If you are using Zarr v2, write the final dataset to with consolidated metadata:

pyramid_ds.to_zarr("multiscale.zarr", consolidated=True, zarr_version=2)

This ensures compatibility with Zarr-Cesium and efficient loading in the browser.

If you are using Zarr v3, ensure your Zarr store is accessible via HTTP(S) and follows the Zarr v3 specification:

pyramid_ds.to_zarr("multiscale.zarr", zarr_version=3)

5. Example Dataset

This workflow was developed using approximately 30 GB of NEMO NPD ocean model output (documentation available at https://noc-msm.github.io/NOC_Near_Present_Day/). The dataset includes:

  • Multiple physical variables
  • Depth and time dimensions
  • A reprojected rotated-pole grid
  • Chunking and multiscale pyramids optimised for web delivery

We also provide a sample atmospheric dataset for testing wind-related visualisations. This dataset contains U/V wind components on a regular latitude–longitude grid, processed with the same workflow, and derived from the ERA5 reanalysis of Hurricane Florence.

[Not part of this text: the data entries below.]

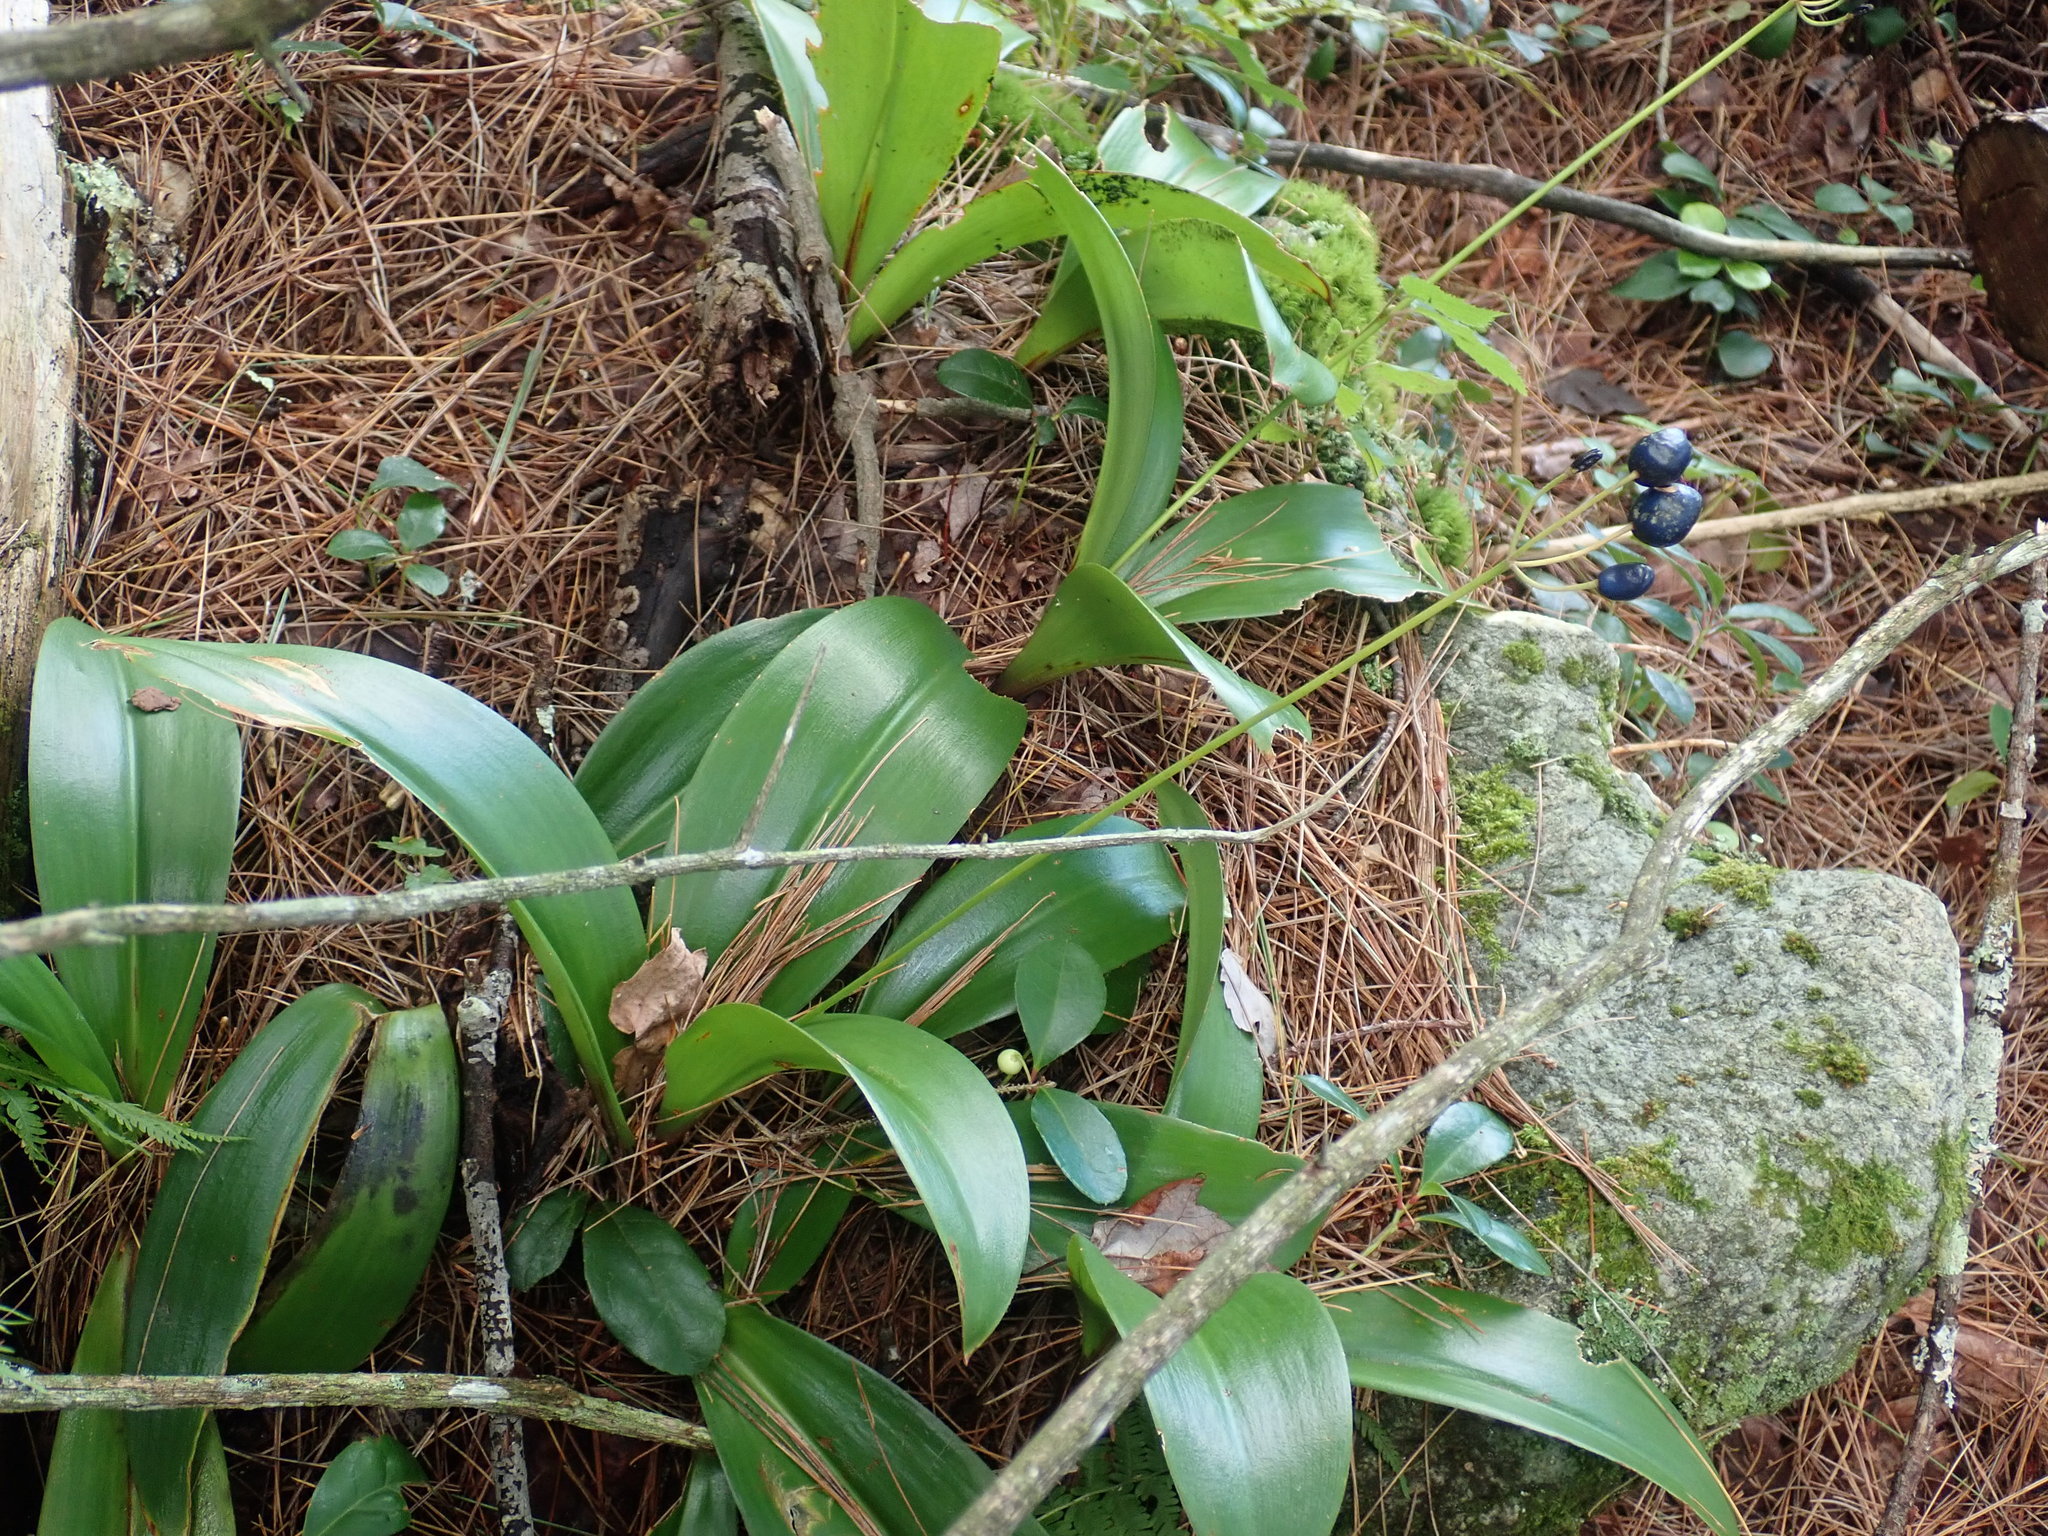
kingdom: Plantae
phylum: Tracheophyta
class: Liliopsida
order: Liliales
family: Liliaceae
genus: Clintonia
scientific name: Clintonia borealis
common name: Yellow clintonia
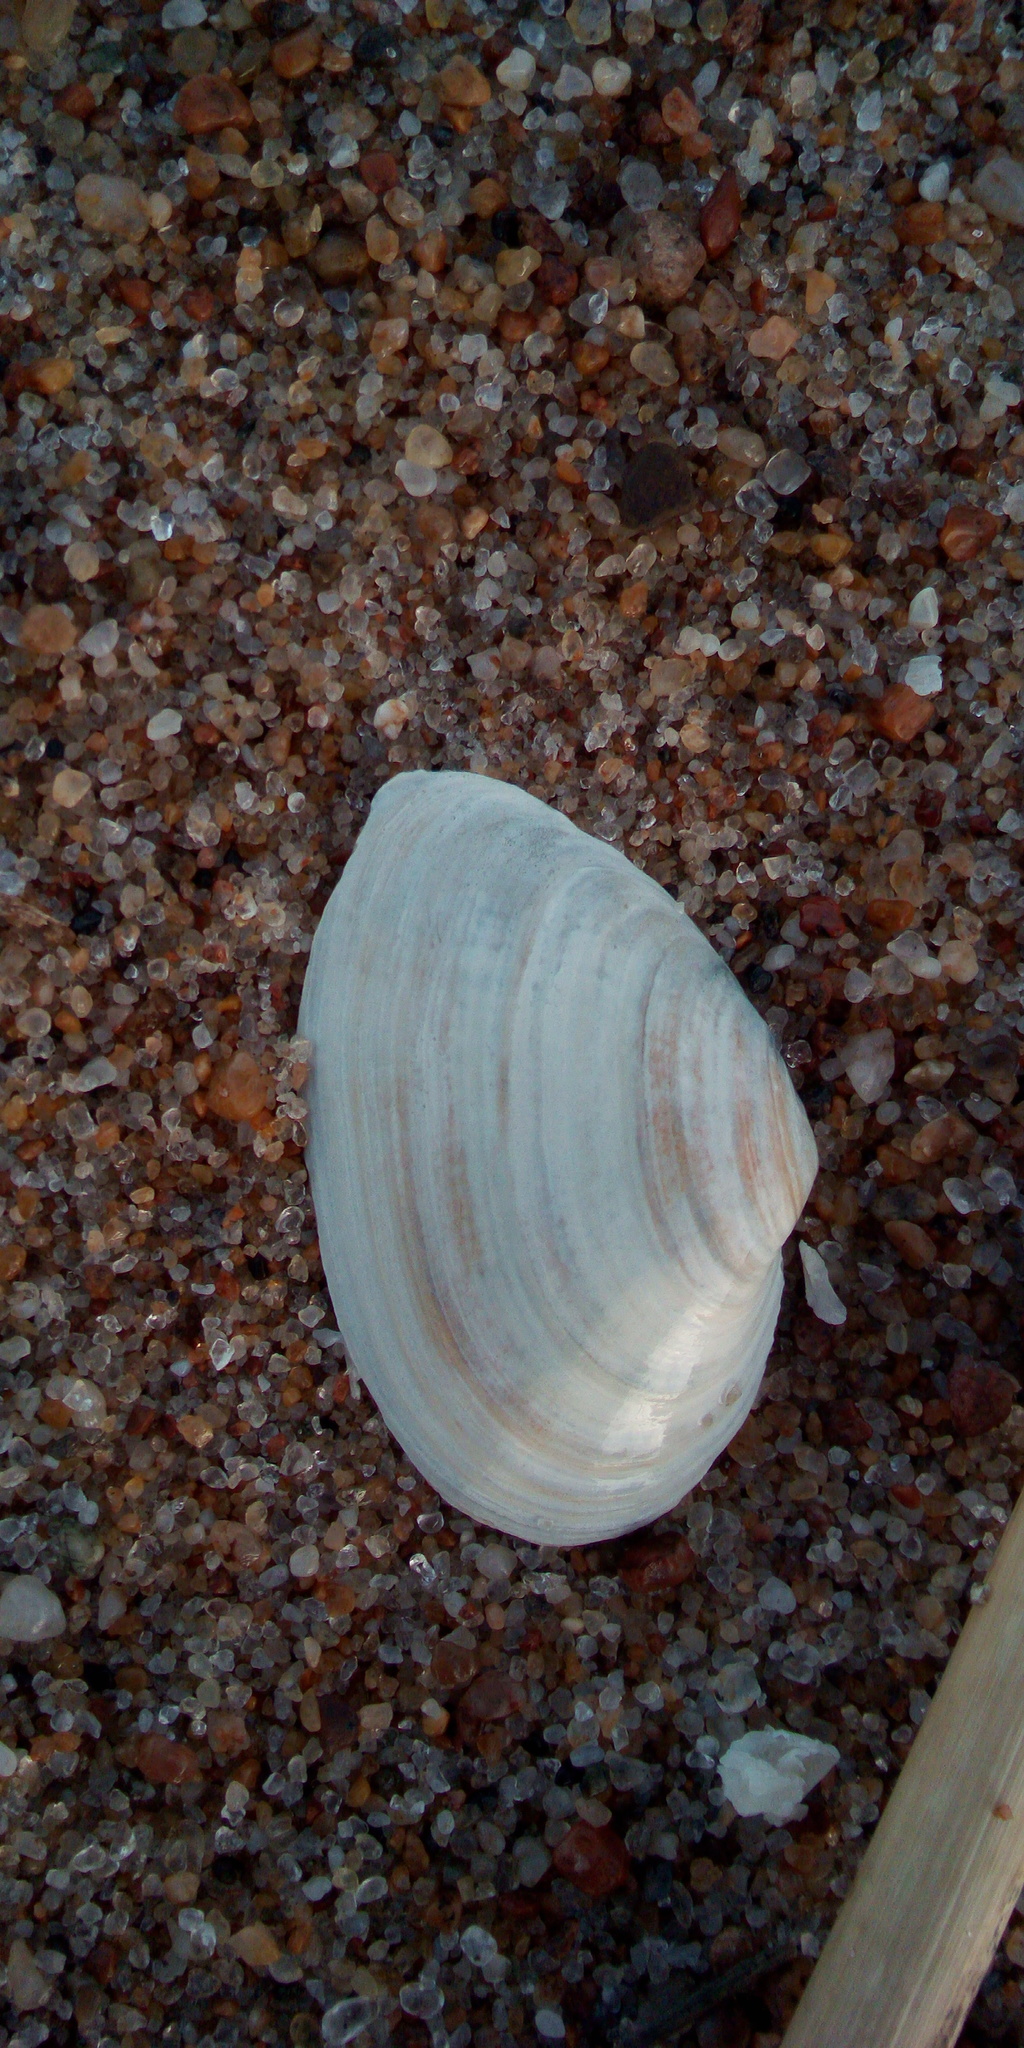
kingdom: Animalia
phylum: Mollusca
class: Bivalvia
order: Myida
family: Myidae
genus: Mya
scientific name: Mya arenaria
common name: Soft-shelled clam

A full list of available datasets is provided in the data information file on demo/src/application/data/layers-json.tsx.

A full demo is available:


Summary Workflow

Curvilinear Model Output

Reproject (iris / xESMF)

Rechunk (small spatial chunks)

Build pyramids (ndpyramid)

Write Zarr v2/v3

Load in browser (Zarr-Cesium)

This pipeline allows real-time, fully client-side visualization of multi-GB geospatial datasets directly in CesiumJS.